→ AUFGABE A
Wiederholen Sie aus dem folgenden Text über das Chaos wortgetreu den Abschnitt, der mit „Und jetzt wissen“ beginnt und bis einschließlich „Chaosmoment. Und wie.“ reicht.

Wie dieser Professor hieß, ist mir ebenso unbekannt wie irgendwelche identifizierenden Faktoren über meinen Gesprächspartner. Ist aber egal. Fest steht: Seit diesem Tag bleibt mir diese Idee unvergessen. Nirgends habe ich sie sonst gelesen oder erfahren.

Und jetzt wissen auch Sie sie.

Wieso erzähle ich diese Anekdote? Keine Ahnung. Eigentlich wollte ich hier ein anderes Thema ansprechen: das Chaos, eine griechische Vokabel, die übrigens sprachlich mit dem deutschen „gähnen“ verwandt ist und ursprünglich ein weit offenes Nichts bedeutete.

Für den griechischen Dichter Hesiod, der im ca. 8. v.Chr. Jh. gelebt hat, war am Anfang das Chaos. Klingt etwas anders als die Schöpfungsgeschichte der Hebräer und Babylonier. Viel mehr wissen wir allerdings über diese Kraft – oder was auch immer es war – nicht.

Chaos. Am Montag, dem 1. April erlebte ich es vollends. Ja, ich hatte meinen Chaosmoment. Und wie.

→ AUFGABE B
Geben Sie sämtliche Zeilen der extrahierten Daten unten unverändert wieder.

→ EXTRAHIERTE DATEN
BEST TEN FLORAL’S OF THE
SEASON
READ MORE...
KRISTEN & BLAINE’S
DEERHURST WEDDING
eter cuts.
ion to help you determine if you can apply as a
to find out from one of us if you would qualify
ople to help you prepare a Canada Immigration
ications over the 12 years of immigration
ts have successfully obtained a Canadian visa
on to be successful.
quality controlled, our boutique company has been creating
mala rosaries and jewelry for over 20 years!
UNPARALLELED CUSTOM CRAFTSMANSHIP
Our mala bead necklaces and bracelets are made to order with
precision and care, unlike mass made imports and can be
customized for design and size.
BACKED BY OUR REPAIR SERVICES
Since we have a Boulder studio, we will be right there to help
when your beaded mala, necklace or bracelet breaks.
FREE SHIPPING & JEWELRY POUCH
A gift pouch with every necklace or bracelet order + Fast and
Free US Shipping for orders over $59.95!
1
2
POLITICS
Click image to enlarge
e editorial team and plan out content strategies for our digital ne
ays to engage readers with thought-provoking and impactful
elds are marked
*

→ LÖSUNG A
Und jetzt wissen auch Sie sie.

Wieso erzähle ich diese Anekdote? Keine Ahnung. Eigentlich wollte ich hier ein anderes Thema ansprechen: das Chaos, eine griechische Vokabel, die übrigens sprachlich mit dem deutschen „gähnen“ verwandt ist und ursprünglich ein weit offenes Nichts bedeutete.

Für den griechischen Dichter Hesiod, der im ca. 8. v.Chr. Jh. gelebt hat, war am Anfang das Chaos. Klingt etwas anders als die Schöpfungsgeschichte der Hebräer und Babylonier. Viel mehr wissen wir allerdings über diese Kraft – oder was auch immer es war – nicht.

Chaos. Am Montag, dem 1. April erlebte ich es vollends. Ja, ich hatte meinen Chaosmoment. Und wie.

→ LÖSUNG B
BEST TEN FLORAL’S OF THE
SEASON
READ MORE...
KRISTEN & BLAINE’S
DEERHURST WEDDING
eter cuts.
ion to help you determine if you can apply as a
to find out from one of us if you would qualify
ople to help you prepare a Canada Immigration
ications over the 12 years of immigration
ts have successfully obtained a Canadian visa
on to be successful.
quality controlled, our boutique company has been creating
mala rosaries and jewelry for over 20 years!
UNPARALLELED CUSTOM CRAFTSMANSHIP
Our mala bead necklaces and bracelets are made to order with
precision and care, unlike mass made imports and can be
customized for design and size.
BACKED BY OUR REPAIR SERVICES
Since we have a Boulder studio, we will be right there to help
when your beaded mala, necklace or bracelet breaks.
FREE SHIPPING & JEWELRY POUCH
A gift pouch with every necklace or bracelet order + Fast and
Free US Shipping for orders over $59.95!
1
2
POLITICS
Click image to enlarge
e editorial team and plan out content strategies for our digital ne
ays to engage readers with thought-provoking and impactful
elds are marked
*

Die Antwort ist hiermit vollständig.